The vision of AI as a utility — pay-per-token, no hardware to manage — has been good for the hyperscalers. It has been less good for anyone who wants to know where their data lands, which model answers their prompts, or why the bill keeps climbing.

A new open-source project called Mesh LLM, published by the iroh team on July 11, proposes a different architecture. Instead of sending every request to a centralized API, Mesh LLM pools the GPUs and memory across any number of machines — office workstations, closet servers, laptops — and exposes the whole collection as a single OpenAI-compatible endpoint at localhost:9337/v1. The client never sees the distribution layer. It just sees a local server that happens to be backed by a mesh of hardware the team already owns.

The pitch is not for everyone. It is for the teams that have grown tired of surrendering control. The project, written by Rae McKelvey, describes the current state plainly: “You do not control when the model gets updated, what memory it runs in, or what hardware sits underneath.” Mesh LLM is a direct response to that lock-in.

What is actually new here is not the idea of distributed inference. Researchers have been splitting models across devices for years. What is new is the packaging.

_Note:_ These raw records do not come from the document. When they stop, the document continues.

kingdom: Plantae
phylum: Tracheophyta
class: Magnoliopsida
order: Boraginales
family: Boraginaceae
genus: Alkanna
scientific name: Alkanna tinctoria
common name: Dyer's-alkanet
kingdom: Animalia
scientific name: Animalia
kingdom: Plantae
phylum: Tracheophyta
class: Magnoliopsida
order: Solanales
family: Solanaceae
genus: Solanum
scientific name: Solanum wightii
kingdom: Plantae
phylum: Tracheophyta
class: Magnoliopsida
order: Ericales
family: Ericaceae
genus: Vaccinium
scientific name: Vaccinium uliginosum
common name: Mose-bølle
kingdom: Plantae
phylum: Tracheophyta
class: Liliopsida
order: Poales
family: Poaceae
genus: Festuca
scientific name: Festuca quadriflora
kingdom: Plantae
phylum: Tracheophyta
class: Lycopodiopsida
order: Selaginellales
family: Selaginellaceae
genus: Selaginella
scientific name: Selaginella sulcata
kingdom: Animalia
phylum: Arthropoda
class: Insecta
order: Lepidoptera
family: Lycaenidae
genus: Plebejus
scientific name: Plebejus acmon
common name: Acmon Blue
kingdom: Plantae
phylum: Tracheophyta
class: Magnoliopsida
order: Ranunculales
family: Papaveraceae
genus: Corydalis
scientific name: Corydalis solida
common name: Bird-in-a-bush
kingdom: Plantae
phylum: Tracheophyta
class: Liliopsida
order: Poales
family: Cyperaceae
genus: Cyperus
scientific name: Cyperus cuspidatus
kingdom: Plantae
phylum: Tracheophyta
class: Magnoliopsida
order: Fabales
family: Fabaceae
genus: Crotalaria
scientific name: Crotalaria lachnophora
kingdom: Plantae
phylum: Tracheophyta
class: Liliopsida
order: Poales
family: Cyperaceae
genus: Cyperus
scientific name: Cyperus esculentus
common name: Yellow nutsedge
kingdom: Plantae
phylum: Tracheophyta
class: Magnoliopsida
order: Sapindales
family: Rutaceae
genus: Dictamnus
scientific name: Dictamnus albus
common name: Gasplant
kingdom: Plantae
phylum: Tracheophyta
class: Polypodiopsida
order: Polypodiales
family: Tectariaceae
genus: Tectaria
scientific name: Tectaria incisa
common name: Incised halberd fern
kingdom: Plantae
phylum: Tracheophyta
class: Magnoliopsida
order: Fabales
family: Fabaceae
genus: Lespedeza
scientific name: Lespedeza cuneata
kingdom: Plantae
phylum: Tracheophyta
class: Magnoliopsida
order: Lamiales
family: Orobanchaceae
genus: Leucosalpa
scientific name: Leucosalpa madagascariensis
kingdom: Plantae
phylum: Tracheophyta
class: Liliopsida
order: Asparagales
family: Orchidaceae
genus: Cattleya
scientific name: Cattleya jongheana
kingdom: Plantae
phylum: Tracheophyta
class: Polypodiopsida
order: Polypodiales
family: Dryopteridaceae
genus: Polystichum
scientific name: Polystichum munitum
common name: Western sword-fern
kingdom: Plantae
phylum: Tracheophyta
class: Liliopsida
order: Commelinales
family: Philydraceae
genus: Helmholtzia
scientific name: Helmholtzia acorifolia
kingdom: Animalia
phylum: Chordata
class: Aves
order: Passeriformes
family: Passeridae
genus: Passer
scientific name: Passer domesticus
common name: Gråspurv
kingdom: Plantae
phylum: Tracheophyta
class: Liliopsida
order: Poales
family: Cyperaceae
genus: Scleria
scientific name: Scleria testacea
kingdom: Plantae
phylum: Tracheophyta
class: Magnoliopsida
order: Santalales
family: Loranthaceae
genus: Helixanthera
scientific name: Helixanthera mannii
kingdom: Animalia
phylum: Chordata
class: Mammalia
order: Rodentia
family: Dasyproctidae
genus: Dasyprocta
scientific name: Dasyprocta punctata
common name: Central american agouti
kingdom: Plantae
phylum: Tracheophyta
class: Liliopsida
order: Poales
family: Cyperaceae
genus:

Mesh LLM ships as an 18 MB binary that boots an iroh endpoint, joins a mesh, and starts routing requests. It ships with 40+ models pre-configured, from half-a-billion-parameter models that fit on a laptop to 235B mixture-of-experts giants. It handles NAT traversal, hole-punching, and relay fallback automatically, using iroh’s QUIC-based transport layer.

The architecture has three request modes. A prompt can run locally on the machine’s own GPU. It can route to a peer that already has the model loaded in memory. Or — and this is the most technically interesting case — it can split a model too large for any single box across several machines as a pipeline. Internally, the project calls this mode “Skippy.” The model is partitioned by layer ranges into stages: layers 0 through 15 on one node, 16 through 31 on the next, and so on. Activations flow from one stage to the next over a dedicated QUIC stream tagged with the ALPN skippy-stage/2.

The networking layer is the hidden moat. Every node boots an iroh endpoint identified by a public key. There is no central server. iroh handles the hole-punching and relay fallback to open direct, authenticated QUIC connections between any two nodes. Mesh LLM runs two iroh relays in different regions to ensure nodes that cannot reach each other directly always have a fallback path.

Inside the main mesh-llm/1 QUIC connection, everything is a bidirectional stream tagged with a single leading byte. Gossip about peer capabilities is 0x01. Inference requests proxied to a peer are 0x04. Route queries are 0x05. Dead-peer notifications are 0x06. Plugin RPC is 0x08. The whole thing is demuxed on a single connection, which means the networking stack is not something the user has to configure.

This is the part that matters for AI builders. The dominant model of AI compute today is the centralized API. You pay per token, you accept the model version the provider serves, and you trust the provider’s privacy policy. Mesh LLM is a bet that a meaningful slice of the market wants the opposite: pooled self-hosted hardware, pluggable models, and no per-token metering.

The tradeoffs are real. A mesh of consumer GPUs will not match the throughput of an H100 cluster for a dense 235B model. The latency of pipeline parallelism across a home network is higher than a single-box inference. And the operational burden of keeping a mesh healthy — peer discovery, version compatibility, node churn — is non-zero. The project acknowledges this by building its own gossip layer on top of iroh, so it controls exactly who gets admitted to the mesh and which peers to trust.

But for a lot of use cases, those tradeoffs are acceptable. Offline agents that run on office hardware. Internal tools that process sensitive data. Teams that want to experiment with models without committing to a monthly API spend. The project already has a public mesh for discovery and a private deployment mode for teams that want isolation.

A mobile app is in the works, built on iroh’s Swift SDK, with plans to speak the ACP agent standard. The throughline is consistent: more peer-to-peer, fewer closed servers.

The most telling line in the announcement is not technical. It is the framing: “The problem: AI is expensive, and it is somebody else’s.” Mesh LLM does not solve the expense part on its own. Pooling spare GPUs does not make a 235B model cheap to run. But it does solve the “somebody else’s” part. The hardware is yours. The model is yours. The data never leaves the mesh.

For the teams that have been watching their API bills grow and their control shrink, that is a real alternative.